Waldo Ansaldi en un importante artículo publicado en la prestigiosa revista Índice del Centro de Estudios Sociales de la DAIA, titulado “Derechos Humanos y Derechos de ciudadanía como límites a la arbitrariedad del poder”, afirma: “La cuestión de la construcción histórica de la ciudadanía se encuentra entrelazada con la de los derechos humanos. Dicho enfáticamente: la ciudadanía es el derecho a tener derechos -por eso es una construcción histórica-, dentro de los cuales se encuentran los humanos, el límite contra la arbitrariedad del poder y la frontera ética entre la condición humana y la de meros seres vivos”.
No es necesario que recordemos aquí las páginas más atroces del siglo pasado sobre exclusión, segregación, persecución y muerte. Las conocemos suficientemente del mismo modo que a la historia de nuestro país, en la que la democracia fue sojuzgada repetidamente por dictaduras violentas y sangrientas que llegaron hasta límites indescriptibles como en la última vivida, en donde desconocer y negar identidad a quien disentía fueron los disvalores que rigieron y dieron lugar a la peor que nos tocó vivir. Sus consecuencias aún las padecemos y nos duelen a todos los argentinos.
Las palabras generan, y más aún cuando son emitidas desde el poder.
Agrega Ansaldi, “el Estado protector encorsetó a la ciudadanía en la pasividad, hizo o permitió que los hombres y mujeres esperaran todo del Estado, incluso a costa de cancelar la libertad de decisión y al precio de un clientelismo envilecedor de la ciudadanía política y generó escasa predisposición a los cambios y la lucha por ellos”.
La salud y/o calidad democrática se mide con indicadores de valores fundamentales como la libertad y la igualdad. También en la participación ciudadana.
En la marcha del 12 de octubre, una vez más, hombres y mujeres se manifestaron en el espacio público haciendo flamear orgullosos la bandera argentina, entonando el himno nacional y pidiendo ser atendidos por el poder de turno, fortaleciendo así nuestra democracia.
No se oyeron consignas partidarias ni pedidos destituyentes. Las expresiones que se escucharon fueron reclamos de ciudadanos dignos y libres que no se merecen la descalificación, y mucho menos cuando ésta viene desde el poder. El tapar los oídos y cerrar los ojos ya de por sí es una respuesta agraviante, no es necesario ahondar en el daño con la negación de identidad. Es muy grave y temerario que desde lo más alto del poder se niegue a una parte de la sociedad.

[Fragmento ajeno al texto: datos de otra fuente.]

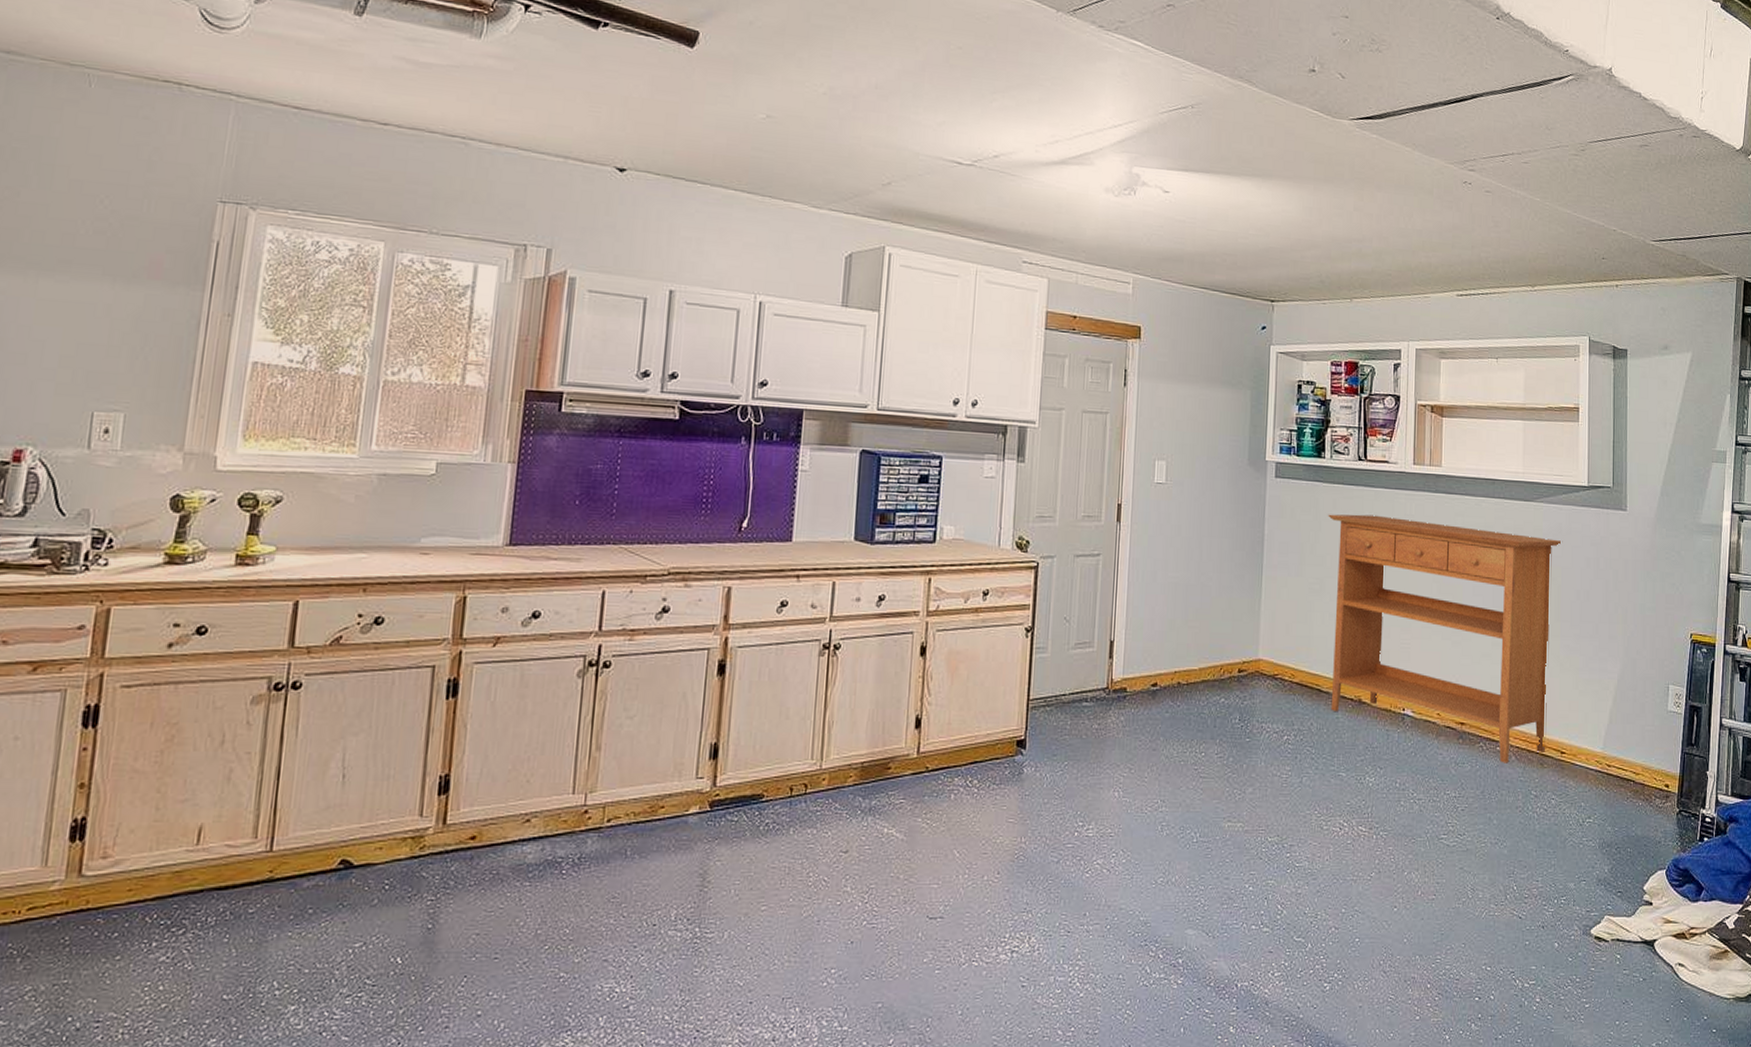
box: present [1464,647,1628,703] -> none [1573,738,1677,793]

La buena noticia es que de una manera u otra los ciudadanos del pueblo argentino que no aceptan ser encorsetados por el Estado, que creen en los derechos que la constitución les otorga y no están dispuestos a que la ideología se los quite, seguirán peticionando, pues como cierra Ansaldi su artículo citando a Séneca: “Si no nos atrevemos no es porque la tarea sea difícil, si no nos atrevemos es cuando la tarea se vuelve difícil”.